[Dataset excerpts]
[Start of Attachment]
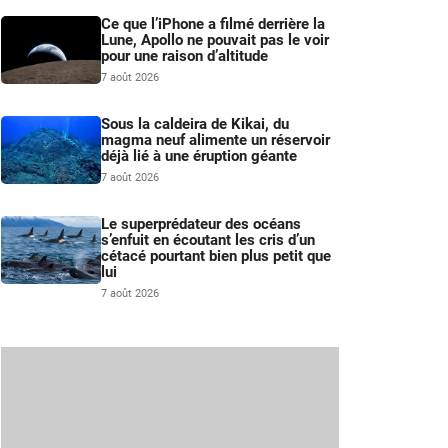
Ce que l’iPhone a filmé derrière la
Lune, Apollo ne pouvait pas le voir
pour une raison d’altitude
7 août 2026
Sous la caldeira de Kikai, du
magma neuf alimente un réservoir
déjà lié à une éruption géante
7 août 2026
Le superprédateur des océans
s’enfuit en écoutant les cris d’un
cétacé pourtant bien plus petit que
lui
7 août 2026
[End of Attachment]
## Work item
Copy out the lines above with each "août" switched to "septembre" and everything else left as it is. Omit the picture from your version.

## Solved problem
Ce que l’iPhone a filmé derrière la
Lune, Apollo ne pouvait pas le voir
pour une raison d’altitude
7 septembre 2026
Sous la caldeira de Kikai, du
magma neuf alimente un réservoir
déjà lié à une éruption géante
7 septembre 2026
Le superprédateur des océans
s’enfuit en écoutant les cris d’un
cétacé pourtant bien plus petit que
lui
7 septembre 2026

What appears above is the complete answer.